The Fund has a target return of cash plus 4 per cent per annum over five-year rolling periods. No single sub-strategy is allowed to exceed 25 per cent of the overall portfolio. The benefit of using passive and thematic sub-strategies is that it minimises costs to the investor. 

“Our standard price is 125 basis points all in. There are no performance fees at any level. DC pensions have a charge cap so the more certainty we can give investors on what the fee is, the better,” says Roberts, who confirms that the Fund structure is a UK open-ended investment company (OEIC) which avails of the non-UCITS retail scheme (NURS). 

“This gives us a bit more flexibility to invest in early-stage managers. We will generally buy liquid UCITS funds but if we were a UCITS fund ourselves we would be constrained by how much AUM we could invest in smaller managers. A NURS fund helps to overcome that constraint,” says Roberts.

Within alternative credit, the Fund will consider holding high yield, secured loans, securitised credit, convertibles and emerging market debt. In general, Fulcrum is using active external managers in this area, although it has one internal strategy investing in emerging market debt.

Responsible investing is an integral part of the Fund’s investment approach and as Roberts explains: “In EM debt there are certain governance challenges, societal challenges and in some case environmental challenges. We particularly like local currency debt. It is reasonably high yielding, offers a good long-term growth story and the fundamentals have improved. We did some meta analysis, found as many different sustainability reports as we could on EM debt, ranked all the countries, and using those countries that came out on top, we constructed an equal-weighted basket. 

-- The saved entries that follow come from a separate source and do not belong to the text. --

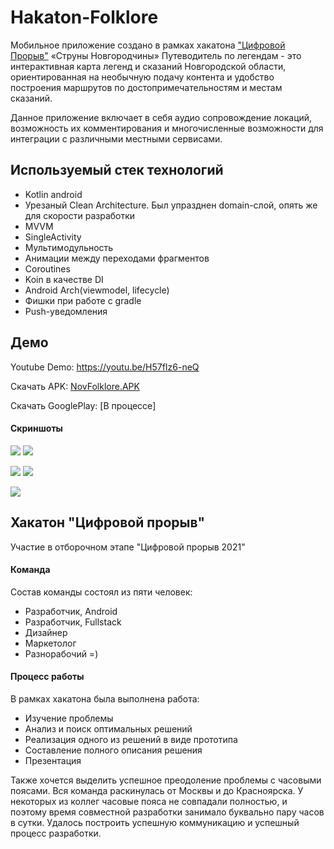 # Hakaton-Folklore
Мобильное приложение создано в рамках хакатона ["Цифровой Прорыв"](https://leadersofdigital.ru)
«Струны Новгородчины» Путеводитель по легендам - это интерактивная карта легенд и сказаний Новгородской области, ориентированная на необычную подачу контента и удобство построения маршрутов по достопримечательностям и местам сказаний.

Данное приложение включает в себя аудио сопровождение локаций, возможность их комментирования и многочисленные возможности для интеграции с различными местными сервисами.

## Используемый стек технологий
- Kotlin android
- Урезаный Clean Architecture. Был упразднен domain-слой, опять же для скорости разработки
- MVVM
- SingleActivity
- Мультимодульность
- Анимации между переходами фрагментов
- Coroutines
- Koin в качестве DI
- Android Arch(viewmodel, lifecycle)
- Фишки при работе с gradle
- Push-уведомления

## Демо
Youtube Demo:
https://youtu.be/H57fIz6-neQ

Скачать APK:
[NovFolklore.APK](https://github.com/RasM24/Hakaton-Folklore/blob/master/demo/app-release.apk)

Скачать GooglePlay:
[В процессе]


#### Скриншоты

![](/demo/screenshot1.jpg)
![](/demo/screenshot2.jpg)


![](/demo/screenshot3.jpg)
![](/demo/screenshot4.jpg)


![](/demo/screenshot5.jpg)

## Хакатон "Цифровой прорыв"
Участие в отборочном этапе "Цифровой прорыв 2021"

#### Команда
Состав команды состоял из пяти человек:
- Разработчик, Android
- Разработчик, Fullstack
- Дизайнер
- Маркетолог
- Разнорабочий =)

#### Процесс работы
В рамках хакатона была выполнена работа:
- Изучение проблемы
- Анализ и поиск оптимальных решений
- Реализация одного из решений в виде прототипа
- Составление полного описания решения
- Презентация

Также хочется выделить успешное преодоление проблемы с часовыми поясами.
Вся команда раскинулась от Москвы и до Красноярска. У некоторых из коллег часовые пояса не совпадали полностью, и поэтому время совместной разработки занимало буквально пару часов в сутки. Удалось построить успешную коммуникацию и успешный процесс разработки.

“There are seven countries in the basket at present and it will grow over time.”

This is a good example of how Fulcrum’s research team comes up with a proprietary solution to investing in sub-strategies, when the right opportunity arises. 

“We have a seven-strong dedicated team but in addition we use Fulcrum’s trading team and macro research team. We put any ideas through an evaluation process but not many get through – maybe three or four a year will end up in the portfolio. We want to control trading costs so we don’t want to be churning the portfolio too often. It’s a very gradual asset allocation program,” concludes Roberts.